# Texas Ranger Mustang 3 Muscle Bike



## tripple3 (May 17, 2021)

Help us learn Manufacturer and date of this Boss '70's 3 Speed please....





















maybe we need a "Muscle Bike" sub-forum on theCABE ??
Edit: super glad we have that Sting-Rays and muscle-bike forum.
i had "Ignored" until today.


----------



## rfeagleye (May 17, 2021)

That is made by AMF. The sprocket and chainguard are the same as an AMF Aerobee.

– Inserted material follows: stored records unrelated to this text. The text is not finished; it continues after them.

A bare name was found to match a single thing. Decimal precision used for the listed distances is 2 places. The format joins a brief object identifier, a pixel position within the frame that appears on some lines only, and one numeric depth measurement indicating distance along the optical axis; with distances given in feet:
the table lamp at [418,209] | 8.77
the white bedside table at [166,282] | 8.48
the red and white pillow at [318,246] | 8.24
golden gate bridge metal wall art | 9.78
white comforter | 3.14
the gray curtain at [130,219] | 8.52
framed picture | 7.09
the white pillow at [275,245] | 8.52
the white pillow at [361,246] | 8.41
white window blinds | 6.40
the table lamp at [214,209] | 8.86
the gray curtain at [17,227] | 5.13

And there is a forum for Muscle Bikes already:

Schwinn Stingrays and Other Muscle Bikes


----------



## coasterbrakejunkie1969 (May 17, 2021)

tripple3 said:


> i had "Ignored" until today.



Don't be a stranger Tripp,haha


----------



## shopteacher (May 29, 2021)

Now that's a chain guard you can ride and feel safe with your bell bottom pants on.
Here's one on fb with a different seat:  




__





						Facebook
					






					www.facebook.com
				



Sorry I can't help on the date.


----------



## kostnerave (May 29, 2021)

This is a longshot for me, as I haven't been into musclebikes for quite sometime, but I would guess this bike to be made around '72 to '73. I'm using the BMA/6 decal and the reflector pedals as a guide. Stick shifters were phased out on all bikes around '74, so it has to predate that.  I do know that it was made by American Machine & Foundry, by the chainring , frame and guard, which was also used on the Aerobee, the AMF version of the bike. I've never seen another one like this, it might be pretty rare.


----------